TASK PROMPT:
Write out the listing exactly, from its first line through the line holding "right elbow: (232, 401)", but include none of the pictures.

[Start of section]

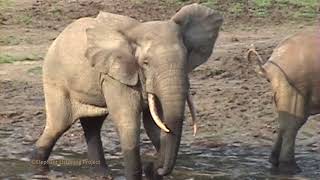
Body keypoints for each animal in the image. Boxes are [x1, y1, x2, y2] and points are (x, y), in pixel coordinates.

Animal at [31, 3, 224, 179]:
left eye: (186, 57)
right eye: (145, 63)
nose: (152, 167)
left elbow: (154, 123)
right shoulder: (114, 76)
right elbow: (128, 122)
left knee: (92, 126)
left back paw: (103, 175)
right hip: (55, 80)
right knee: (57, 126)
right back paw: (39, 169)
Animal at [248, 29, 320, 174]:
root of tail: (269, 65)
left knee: (284, 122)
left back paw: (275, 163)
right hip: (293, 84)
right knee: (293, 124)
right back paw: (291, 168)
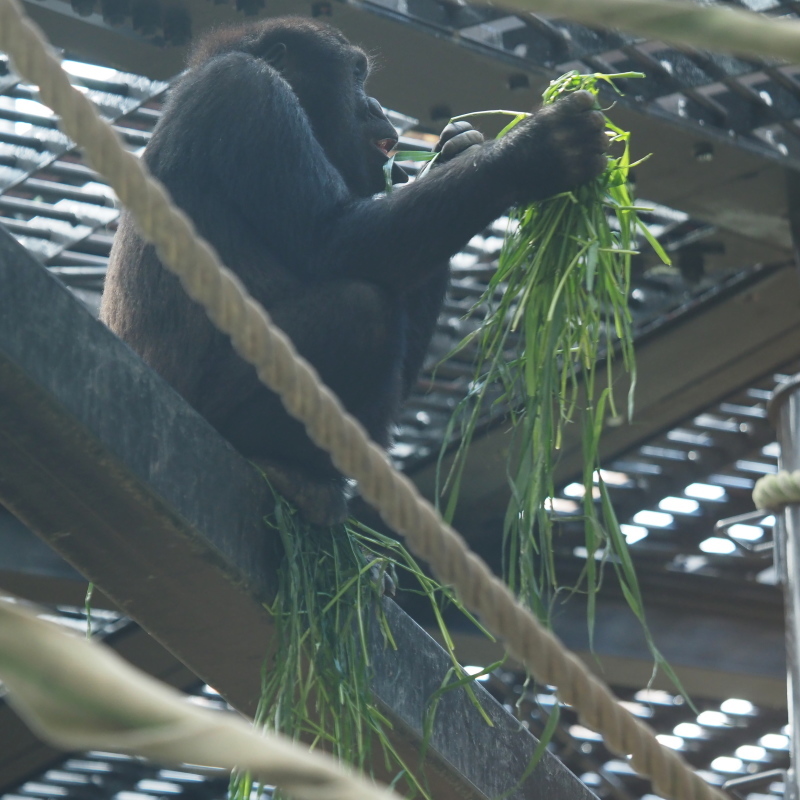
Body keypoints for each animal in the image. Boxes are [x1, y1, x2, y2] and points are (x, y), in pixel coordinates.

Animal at [101, 17, 608, 524]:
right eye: (357, 75)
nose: (375, 104)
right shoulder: (249, 92)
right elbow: (332, 240)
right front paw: (535, 150)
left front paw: (454, 153)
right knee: (361, 309)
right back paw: (288, 469)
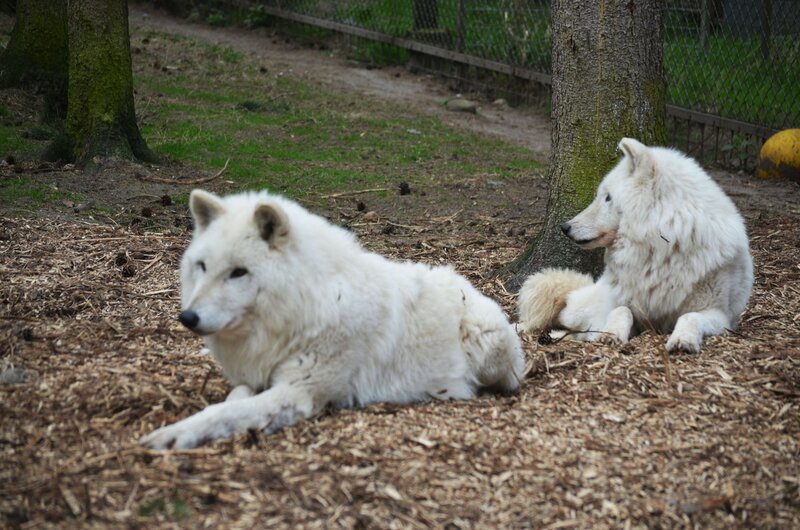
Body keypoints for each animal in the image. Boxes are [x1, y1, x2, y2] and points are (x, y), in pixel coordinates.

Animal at [141, 190, 524, 449]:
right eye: (202, 266)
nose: (187, 317)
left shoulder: (298, 392)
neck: (303, 308)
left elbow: (221, 413)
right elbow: (232, 401)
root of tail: (470, 285)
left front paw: (171, 434)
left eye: (238, 272)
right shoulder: (255, 375)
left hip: (487, 350)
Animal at [517, 138, 753, 353]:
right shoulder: (627, 306)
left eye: (607, 198)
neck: (662, 251)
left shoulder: (718, 314)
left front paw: (682, 340)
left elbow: (689, 316)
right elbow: (622, 310)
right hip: (582, 308)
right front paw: (611, 334)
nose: (565, 227)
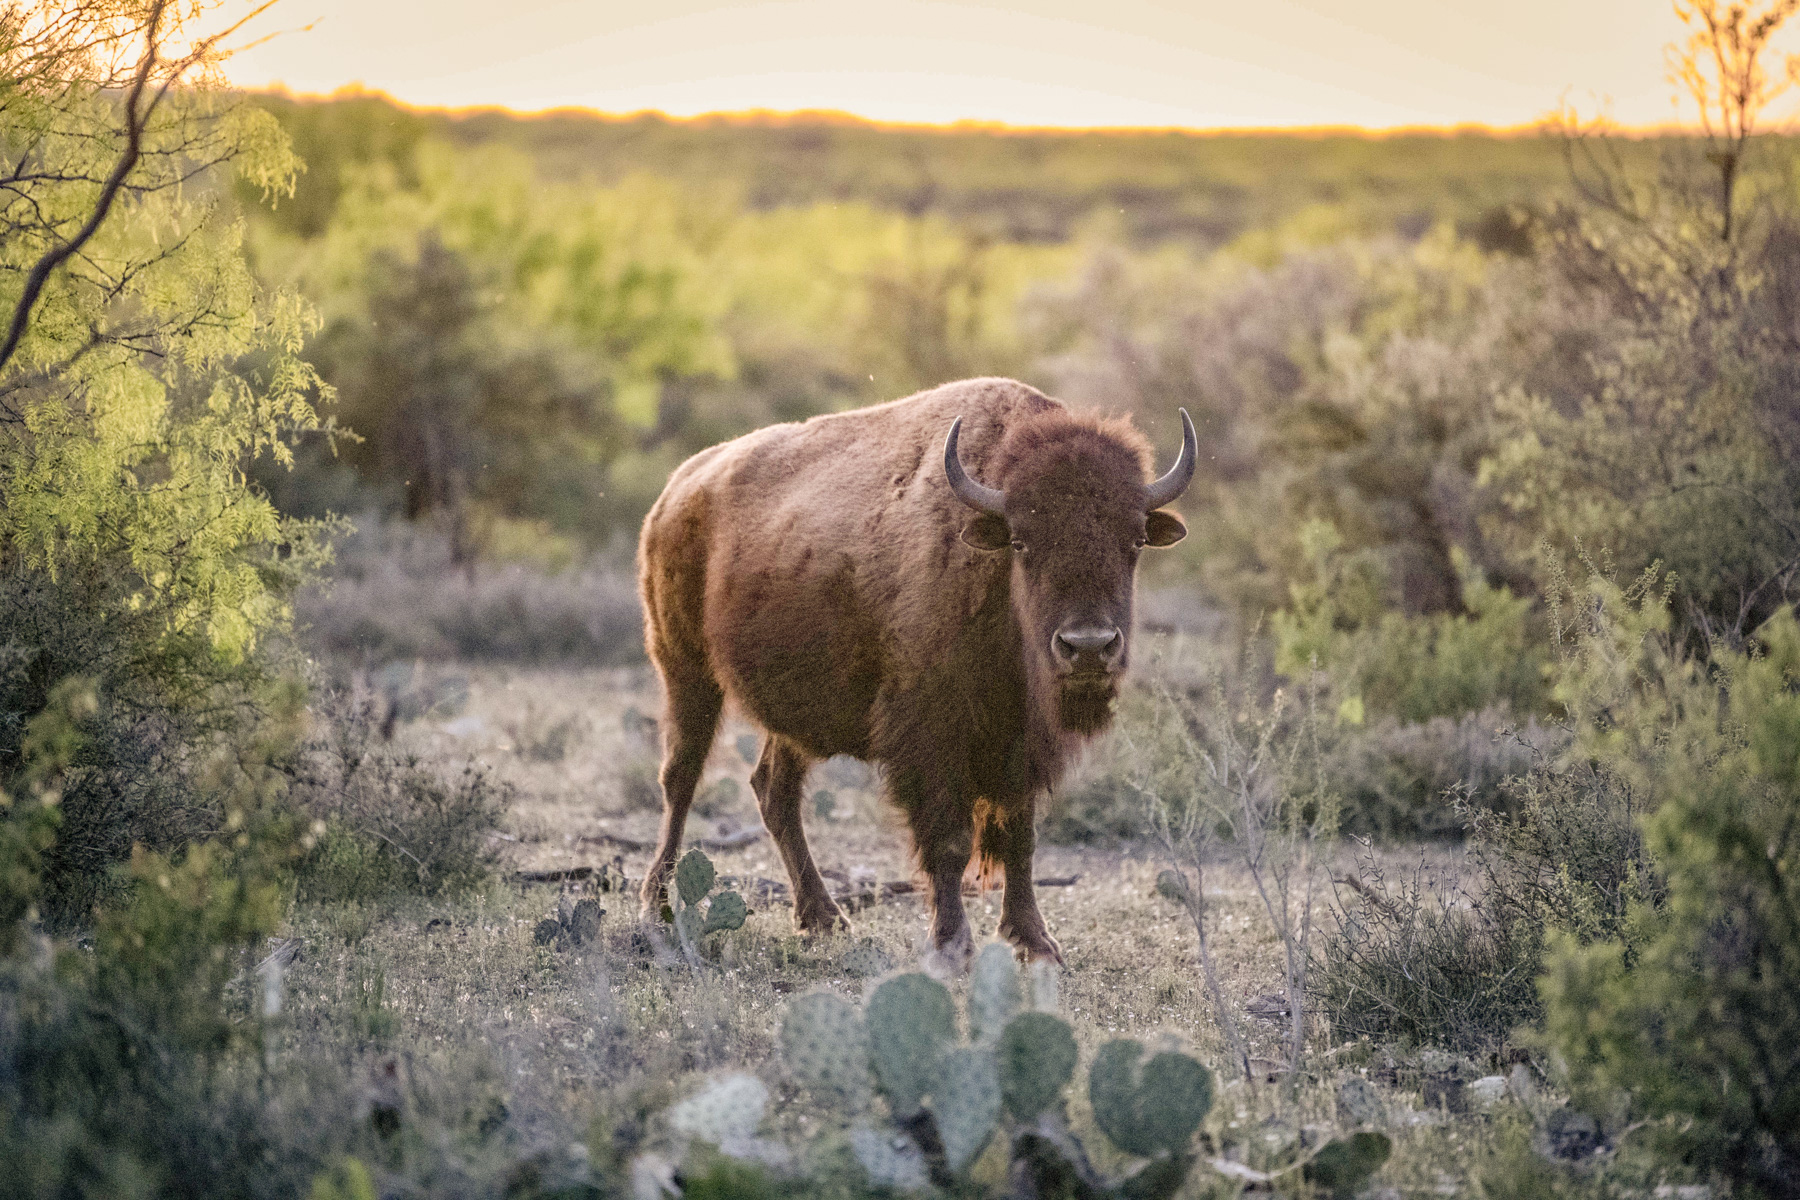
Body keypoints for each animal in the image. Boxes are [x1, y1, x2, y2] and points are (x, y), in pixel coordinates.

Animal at [636, 377, 1194, 967]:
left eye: (1134, 540)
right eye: (1022, 541)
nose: (1088, 647)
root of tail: (676, 490)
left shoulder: (1021, 745)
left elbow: (1020, 838)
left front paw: (1035, 943)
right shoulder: (931, 737)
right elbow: (948, 841)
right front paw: (951, 944)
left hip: (788, 716)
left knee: (774, 792)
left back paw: (824, 918)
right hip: (683, 669)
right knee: (681, 779)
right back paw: (657, 908)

[End of section]

WRITTEN SOLUTION:
Body keypoints for each animal in the image. Boxes are [x1, y1, x2, y2] and points are (x, y), in pixel coordinates.

Animal at [31, 3, 224, 179]:
left eye: (186, 57)
right eye: (145, 63)
nose: (152, 167)
left elbow: (154, 123)
right shoulder: (114, 76)
right elbow: (128, 122)
left knee: (92, 126)
left back paw: (103, 175)
right hip: (55, 80)
right knee: (57, 126)
right back paw: (39, 169)
Animal at [248, 29, 320, 174]:
root of tail: (269, 65)
left knee: (284, 122)
left back paw: (275, 163)
right hip: (293, 84)
right knee: (293, 124)
right back paw: (291, 168)
Body keypoints for each animal in the image. Boxes are [x1, y1, x2, y2] and points are (x, y), in pixel coordinates.

Animal at [101, 17, 608, 524]:
right eye: (357, 75)
nose: (375, 104)
right shoulder: (249, 92)
right elbow: (332, 240)
right front paw: (535, 150)
left front paw: (454, 153)
right knee: (361, 309)
right back paw: (288, 469)
Body keypoints for each animal in the image. Boxes are [x1, y1, x2, y2] and points are (x, y), in pixel coordinates.

Animal at [141, 190, 524, 449]:
right eye: (202, 266)
nose: (187, 317)
left shoulder: (298, 392)
neck: (303, 308)
left elbow: (221, 413)
right elbow: (232, 401)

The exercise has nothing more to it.